I went exactly two blocks before the power steering went out as I was turning a corner. All you modern youngsters may not know what I’m talking about, but when the power steering went out on a car made in the mid-seventies, you were no longer trying to drive an automobile. I would compare it to a cruise ship…or maybe a planet. A planet whose orbit you are trying to control with only the power of your biceps.
I got my second car a couple of weeks later (yet, for all intents and purposes it was really my first…two blocks does not a first car make). It was a hand-me-down from my pregnant sister, who could no longer climb over the center console to get to the driver’s seat. Why didn’t she just open the driver-side door? Because it didn’t open. At all.
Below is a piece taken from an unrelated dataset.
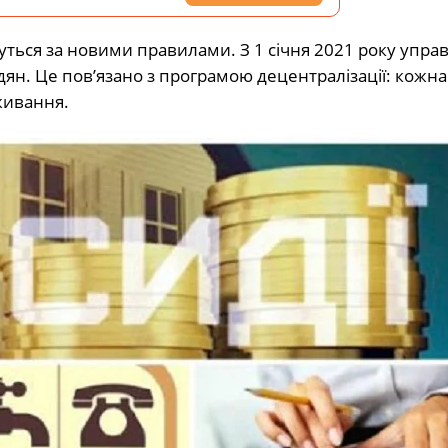
ься за новими правилами. З 1 січня 2021 року упра
н. Це пов’язано з програмою децентралізації: кожн
живання.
It was a 1977 Oldsmobile Cutlass, and that door wasn’t the only thing that malfunctioned. One time, I went to make a left-hand turn and the entire turn signal stick broke off and fell to the floor. I couldn’t drive over 55 mph without the tape cassette ejecting and flying into the back seat, and once when I was unlocking the only working door, the entire lock mechanism came out with my key.
My mom often tells stories about her first car. She had three young kids when some people from her work felt sorry for her and gave her a very old, very used jalopy. There were no seats in the back so my sisters had to stand, which had an added hazard because there was also a hole in the floor. And, and those three young kids could often be seen giving the car a push to get it started.
Speaking of pushing…my cousin’s first car had a broken gas gauge. Since she was old enough to drive, and I wasn’t, guess who got to push it every time it ran out of gas?
I went through three other used cars before, in 1997, I bought my first new car and have been driving it ever since. It’s the only car my kids have ever known me to drive and they have affectionately named her, “Bessie”.
Coming home from school the other day, Bessie was making some strange sounds when I looked in the rear-view mirror and said to the kids, “Bessie is getting old. I don’t know how much longer she’ll be running.”
My 10 year old daughter matter-of-factly said, “Well, when we get a new car we still have to keep this one.”
I laughed. “No. We won’t be keeping this one. Why would we do that?”
“I don’t know. Just so we could look at it, I guess. Can’t we keep it in the driveway?”
I replied, “No. We can’t keep it in the driveway. We don’t have room in the driveway to keep cars just so we can look at them.”
She said, “Aw! That really stinks!” She was genuinely upset about it.
But, what she doesn’t know is that I’m planning to drive Bessie for five-and-a-half more years…so it will be in perfect condition to hand over to my daughter as her very first car.